January 28, 2026

Purdue ECE research points to new way to design next-generation wearable diabetes patches

A new study from Purdue University’s Elmore Family School of Electrical and Computer Engineering introduces a predictive, closed-loop model that could shape the future of personalized diabetes care.
A man with curly hair and glasses wears a blue sweater over a striped shirt. He looks directly at the camera with a neutral expression, against a plain white background.
Marco Fratus

Wearable glucose monitors and insulin patches have quickly become a familiar sight in TV commercials and on social media, offering people with diabetes — and increasingly those using weight-loss medications — a discreet way to track and manage blood sugar. But while the devices look simple on the outside, the science that connects the human body’s glucose-insulin cycle to wearable technology has remained a “black box.”

A new study from Purdue University’s Elmore Family School of Electrical and Computer Engineering closes that gap by introducing a predictive, closed-loop model that could shape the future of personalized diabetes care.

Published in Proceedings of the National Academy of Sciences, the research by former PhD student Marco Fratus and Muhammad A. Alam, the Jai N. Gupta Distinguished Professor of ECE, introduces a first-of-its-kind mathematical framework linking body to device operation, and vice versa. In doing so, this framework treats the human body and the wearable patch as a single integrated system, linking how the body naturally regulates glucose to the specific physics of how microneedle patches sense and deliver insulin, and offering a tool to accelerate innovations in diabetes management.

“This work finally connects human physiology with device physics in a common mathematical framework,” Alam said. “It allows us to move beyond observing clinical trials to predicting outcomes. We can now ask and answer new questions about how a patch’s physical design should be personalized to match an individual's unique metabolic signature.”

A blueprint for a smarter artificial pancreas

Today’s automated insulin delivery systems, sometimes described as an “artificial pancreas,” combine continuous glucose monitors with insulin pumps. But progress toward a fully automated, closed-loop system has been slowed by trial-and-error device development and a limited understanding of how design decisions affect the body’s real-time glucose control.

The Purdue model ties those worlds together. It predicts how microneedle-patch design choices like needle size, shape, and material influence how quickly and accurately glucose is sensed and how insulin is delivered into the body.  PNAS reviewers called the work “timely” and “elegant.”

New possibilities: early disease signals and smarter eating habits

Because wearable sensors continuously record glucose and insulin levels, the research raises intriguing new clinical possibilities. Could glucose-insulin oscillations — the natural rise and fall of sugar and insulin — become a kind of “EKG” for pancreas and kidney health? The model suggests that deviations from these predicted rhythms could serve as early warning signals for organ dysfunction.

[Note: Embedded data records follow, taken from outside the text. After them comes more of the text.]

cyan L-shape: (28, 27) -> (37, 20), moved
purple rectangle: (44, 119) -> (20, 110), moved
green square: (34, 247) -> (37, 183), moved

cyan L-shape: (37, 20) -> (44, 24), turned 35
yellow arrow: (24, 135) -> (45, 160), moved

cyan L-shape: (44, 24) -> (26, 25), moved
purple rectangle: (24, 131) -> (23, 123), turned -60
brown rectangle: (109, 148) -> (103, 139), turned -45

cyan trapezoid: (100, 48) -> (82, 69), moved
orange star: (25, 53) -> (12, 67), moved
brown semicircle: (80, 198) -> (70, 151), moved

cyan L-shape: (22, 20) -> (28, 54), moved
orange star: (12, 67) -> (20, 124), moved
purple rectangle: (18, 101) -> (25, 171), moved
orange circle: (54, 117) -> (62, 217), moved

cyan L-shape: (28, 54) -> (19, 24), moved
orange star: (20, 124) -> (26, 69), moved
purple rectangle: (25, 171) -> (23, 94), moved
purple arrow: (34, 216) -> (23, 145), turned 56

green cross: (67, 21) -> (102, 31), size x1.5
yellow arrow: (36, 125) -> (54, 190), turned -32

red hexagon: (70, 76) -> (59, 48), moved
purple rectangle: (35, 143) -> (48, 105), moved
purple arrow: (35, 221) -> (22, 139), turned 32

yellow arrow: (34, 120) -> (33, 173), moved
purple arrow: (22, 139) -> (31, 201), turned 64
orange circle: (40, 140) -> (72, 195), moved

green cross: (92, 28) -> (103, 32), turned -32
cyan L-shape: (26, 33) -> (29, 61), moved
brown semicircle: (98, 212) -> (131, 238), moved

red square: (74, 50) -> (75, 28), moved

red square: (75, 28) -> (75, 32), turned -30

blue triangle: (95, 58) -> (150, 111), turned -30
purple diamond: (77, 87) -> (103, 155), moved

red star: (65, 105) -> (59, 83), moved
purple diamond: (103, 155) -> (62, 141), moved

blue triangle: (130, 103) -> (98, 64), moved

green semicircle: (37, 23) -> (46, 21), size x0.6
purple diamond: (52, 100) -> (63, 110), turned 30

And in a nod to food-science curiosity, the Purdue team validated a popular nutritional hypothesis: that eating a small snack shortly before dinner might “prime” the pancreas to reduce post-meal blood sugar spikes. Their model shows support for that idea, suggesting that timing small snacks correctly could improve glucose control, much like a vaccine prepares the immune system for a subsequent challenge.

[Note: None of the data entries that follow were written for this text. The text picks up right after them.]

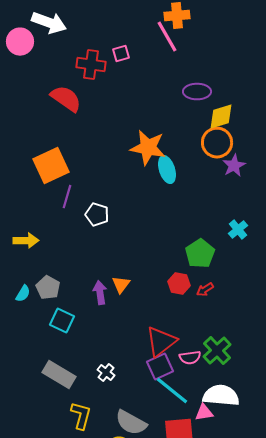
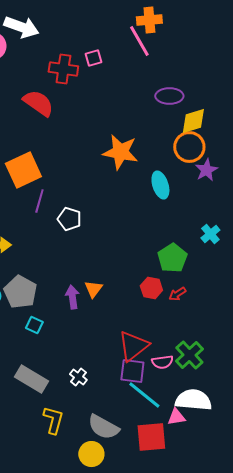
cyan ellipse: (167, 170) -> (160, 185), moved
gray pentagon: (48, 288) -> (20, 292), size x1.4
cyan square: (62, 321) -> (34, 325), size x0.7
purple square: (160, 367) -> (132, 371), turned 32

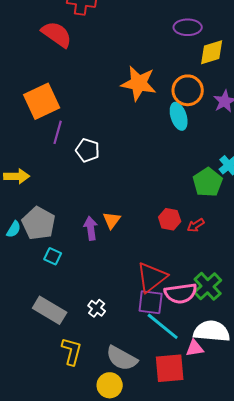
orange circle: (189, 147) -> (188, 90), moved
green pentagon: (172, 258) -> (208, 182), moved
pink semicircle: (162, 362) -> (181, 293), size x1.5

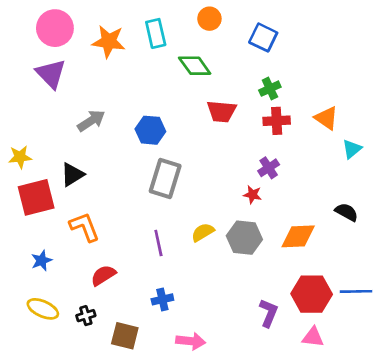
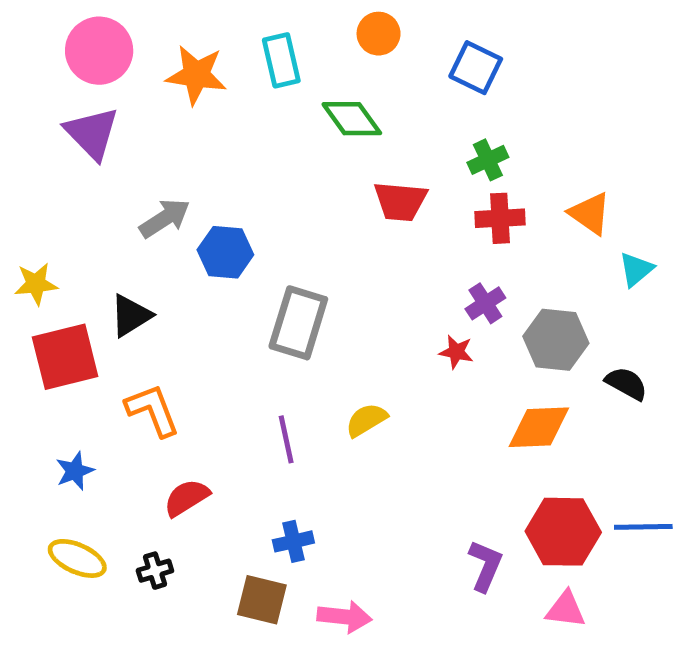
blue hexagon: (150, 130) -> (225, 252), moved
gray hexagon: (244, 238) -> (556, 340), moved
brown square: (125, 336) -> (262, 600), moved

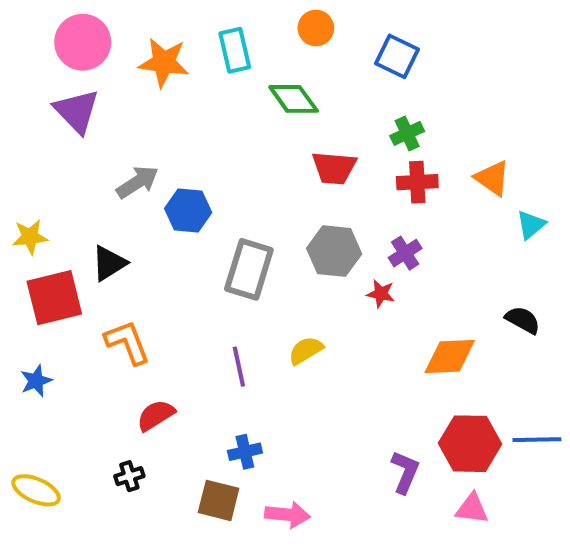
gray hexagon: (556, 340) -> (334, 251), moved
blue star: (75, 471) -> (36, 381), moved
yellow ellipse: (77, 558) -> (36, 490), moved

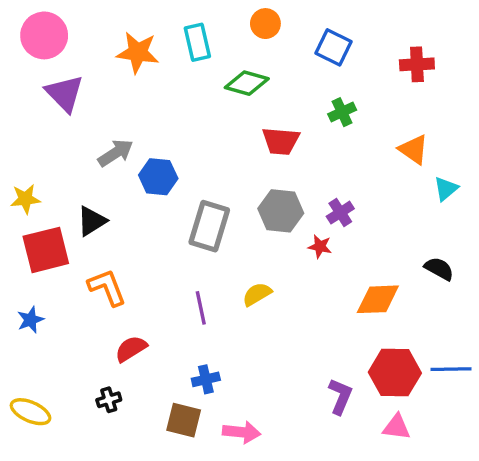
pink circle: (83, 42) -> (44, 35), moved
green diamond: (294, 99) -> (247, 83), turned -39
red cross: (417, 182) -> (417, 64), moved

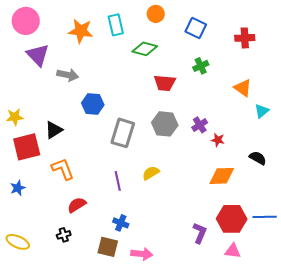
gray arrow: (116, 153) -> (68, 75), moved, turned 45
red star: (320, 247) -> (218, 140), moved
blue cross: (206, 379) -> (121, 223), turned 35

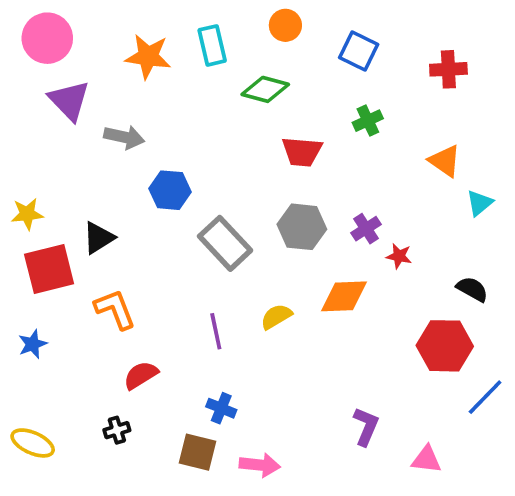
gray rectangle: (123, 133) -> (225, 243), turned -60
orange diamond: (222, 176) -> (344, 296), moved
blue line: (265, 217) -> (485, 397), turned -45
red hexagon: (232, 219) -> (445, 346), moved

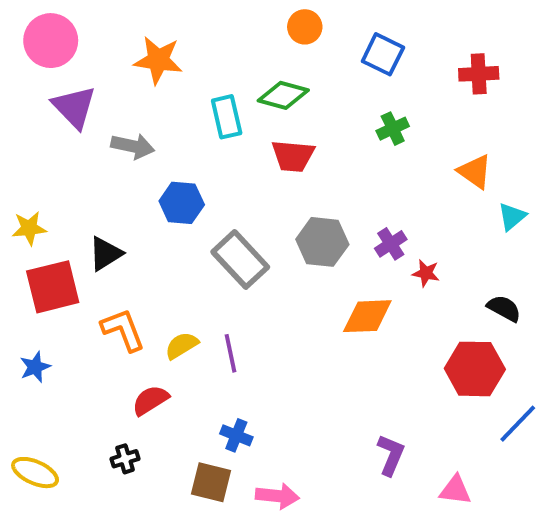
cyan rectangle: (212, 45) -> (227, 117), moved
red trapezoid: (302, 152) -> (293, 156), moved
yellow semicircle: (276, 317) -> (182, 345), moved

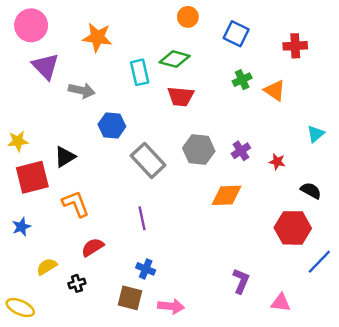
orange triangle: (475, 172) -> (275, 90), moved
red star: (426, 273) -> (277, 162), moved
yellow semicircle: (182, 345) -> (47, 267), moved
yellow ellipse: (35, 473) -> (20, 308), moved

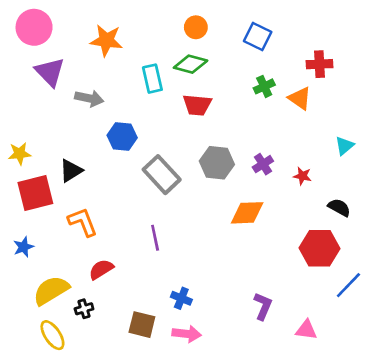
orange circle: (188, 17) -> (196, 27), moved
red cross: (295, 46) -> (319, 64), moved
yellow semicircle: (47, 267) -> (51, 290), size x1.6
blue cross: (146, 269) -> (181, 298), moved
yellow ellipse: (20, 308) -> (52, 335), moved, turned 32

Toward truly personalized diabetes technology

Roughly 38 million Americans live with diabetes, and millions more manage blood sugar concerns while taking GLP-1 weight-loss medications. As wearable health tech expands, Purdue’s work offers a foundation for smarter, more personalized systems — including fully automated “set-and-forget” devices.

“This gives the community a complementary toolkit,” Fratus said. “Instead of trial-and-error, we can now design personalized patches informed by physics and physiology simultaneously, making the management of the diabetes as predictive as it is personal.”